*** Opening Exercise data ***

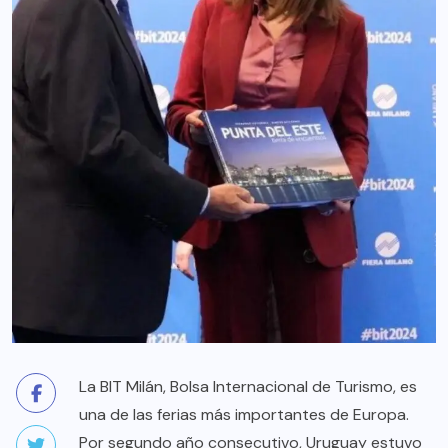
La BIT Milán, Bolsa Internacional de Turismo, es
una de las ferias más importantes de Europa.
Por segundo año consecutivo, Uruguay estuvo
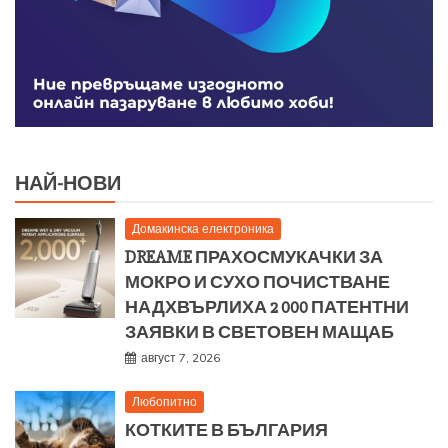
НАЙ-НОВИ
Домакинска електроника
DREAME ПРАХОСМУКАЧКИ ЗА
МОКРО И СУХО ПОЧИСТВАНЕ
НАДХВЪРЛИХА 2 000 ПАТЕНТНИ
ЗАЯВКИ В СВЕТОВЕН МАЩАБ
август 7, 2026
Любопитно
КОТКИТЕ В БЪЛГАРИЯ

*** Closing Exercise data ***

| The problem |
Lay out every line of text in the data above as a numbered list. Skip blank lines and leave out the pictures.

| Solved exercise |
1. La BIT Milán, Bolsa Internacional de Turismo, es
2. una de las ferias más importantes de Europa.
3. Por segundo año consecutivo, Uruguay estuvo
4. НАЙ-НОВИ
5. Домакинска електроника
6. DREAME ПРАХОСМУКАЧКИ ЗА
7. МОКРО И СУХО ПОЧИСТВАНЕ
8. НАДХВЪРЛИХА 2 000 ПАТЕНТНИ
9. ЗАЯВКИ В СВЕТОВЕН МАЩАБ
10. август 7, 2026
11. Любопитно
12. КОТКИТЕ В БЪЛГАРИЯ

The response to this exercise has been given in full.